Mr. Fish was very jumpy. On the way to meet Ilsman, he took Boulware through a whole cloak-and-dagger routine, changing cars and switching to a bus for part of the journey, as if he were trying to shake off a tail. Boulware could not see the need for all that if they were really going to visit a perfectly upright citizen who just happened to work in the intelligence community. But Boulware was a foreigner in a strange country, and he just had to go along with Mr. Fish and trust the man.
They ended up at a big, run-down apartment building in an unfamiliar section of the city. The power was off--just like Tehran!--so it took Mr. Fish a while to find the right apartment in the dark. At first he could get no answer. His attempt to be secretive fell apart at this point, for he had to hammer on the door for what seemed like half an hour, and every other inhabitant of the building got a good look at the visitors in the meantime. Boulware just stood there feeling like a white man in Harlem. At last a woman opened up, and they went in.
It was a small, drab apartment crowded with ancient furniture and dimly lit by a couple of candles. Ilsman was a short, fat man of about Boulware's age, thirty-five. Ilsman had not seen his feet for many years--he was gross. He made Boulware thin
k of the stereotyped fat police sergeant in the movies, with a suit too small and a sweaty shirt and a wrinkled tie wrapped around the place where his neck would have been if he had had a neck.
They sat down, and the woman--Mrs. Ilsman, Boulware presumed--served tea--just like Tehran! Boulware explained his problem, with Mr. Fish translating. Ilsman was suspicious. He cross-questioned Boulware about the two fugitive Americans. How could Boulware be sure they were innocent? Why did they have no passports? What would they bring into Turkey? In the end he seemed convinced that Boulware was leveling with him, and he offered to get Paul and Bill from the border to Istanbul for eight thousand dollars, in all.
Boulware wondered whether Ilsman was for real. Smuggling Americans into the country was a funny pastime for an intelligence agent. And if Ilsman really was MIT, who was it that Mr. Fish thought might have been following him and Boulware across town?
Perhaps Ilsman was freelancing. Eight thousand dollars was a lot of money in Turkey. It was even possible that Ilsman would tell his superiors what he was doing. After all--Ilsman might figure--if Boulware's story were true no harm would be done by helping; and if Boulware were lying, the best way to find out what he was really up to might be to accompany him to the border.
Anyway, at this point Ilsman seemed to be the best Boulware could get.

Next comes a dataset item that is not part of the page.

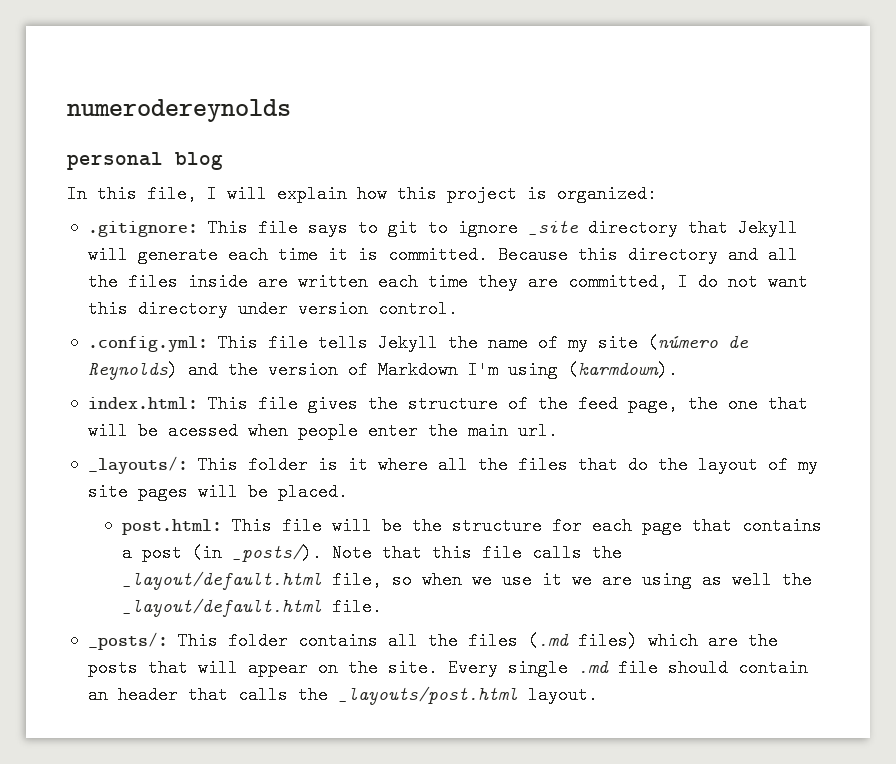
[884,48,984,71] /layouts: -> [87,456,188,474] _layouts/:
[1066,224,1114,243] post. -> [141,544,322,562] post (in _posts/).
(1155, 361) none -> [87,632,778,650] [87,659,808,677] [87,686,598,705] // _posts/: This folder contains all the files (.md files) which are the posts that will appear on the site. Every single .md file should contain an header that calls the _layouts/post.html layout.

Boulware agreed to the price, and Ilsman broke out a bottle of scotch.
While other members of the rescue team were fretting in various parts of the world, Simons and Coburn were driving the road from Tehran to the Turkish border.
Reconnaissance was a watchword with Simons, and he wanted to be familiar with every inch of his escape route before he embarked on it with Paul and Bill. How much fighting was there in that part of the country? What was the police presence? Were the roads passable in winter? Were the filling stations open?
In fact there were two routes to Sero, the border crossing he had chosen. (He preferred Sero because it was a little-used frontier post at a tiny village, so there would be few people and the border would be lightly guarded, whereas Barzagan--the alternative Mr. Fish kept recommending-- would be busier.) The nearest large town to Sero was Rezaiyeh. Directly across the path from Tehran to Rezaiyeh lay Lake Rezaiyeh, a hundred miles long: you had to drive around it, either to the north or to the south. The northerly route went through larger towns and would have better roads. Simons therefore preferred the southerly route, provided the roads were passable. On this reconnaissance trip, he decided, they would check out both routes, the northerly going and the southerly on the return.